> Set problem:
Turn every line of the listing below into a numbered list, one line per number, and drop any blank lines.

══ Exercise materials ══

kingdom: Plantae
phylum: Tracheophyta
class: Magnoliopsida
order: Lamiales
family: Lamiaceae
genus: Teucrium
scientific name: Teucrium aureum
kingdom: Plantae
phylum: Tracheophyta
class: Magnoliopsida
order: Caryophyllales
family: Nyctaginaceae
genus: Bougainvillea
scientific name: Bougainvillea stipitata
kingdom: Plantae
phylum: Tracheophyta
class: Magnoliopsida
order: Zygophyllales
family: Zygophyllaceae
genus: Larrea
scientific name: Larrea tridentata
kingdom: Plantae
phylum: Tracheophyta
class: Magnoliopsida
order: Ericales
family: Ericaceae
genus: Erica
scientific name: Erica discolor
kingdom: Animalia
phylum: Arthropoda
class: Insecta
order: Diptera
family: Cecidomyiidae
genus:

═══

> Answer in full:
1. kingdom: Plantae
2. phylum: Tracheophyta
3. class: Magnoliopsida
4. order: Lamiales
5. family: Lamiaceae
6. genus: Teucrium
7. scientific name: Teucrium aureum
8. kingdom: Plantae
9. phylum: Tracheophyta
10. class: Magnoliopsida
11. order: Caryophyllales
12. family: Nyctaginaceae
13. genus: Bougainvillea
14. scientific name: Bougainvillea stipitata
15. kingdom: Plantae
16. phylum: Tracheophyta
17. class: Magnoliopsida
18. order: Zygophyllales
19. family: Zygophyllaceae
20. genus: Larrea
21. scientific name: Larrea tridentata
22. kingdom: Plantae
23. phylum: Tracheophyta
24. class: Magnoliopsida
25. order: Ericales
26. family: Ericaceae
27. genus: Erica
28. scientific name: Erica discolor
29. kingdom: Animalia
30. phylum: Arthropoda
31. class: Insecta
32. order: Diptera
33. family: Cecidomyiidae
34. genus:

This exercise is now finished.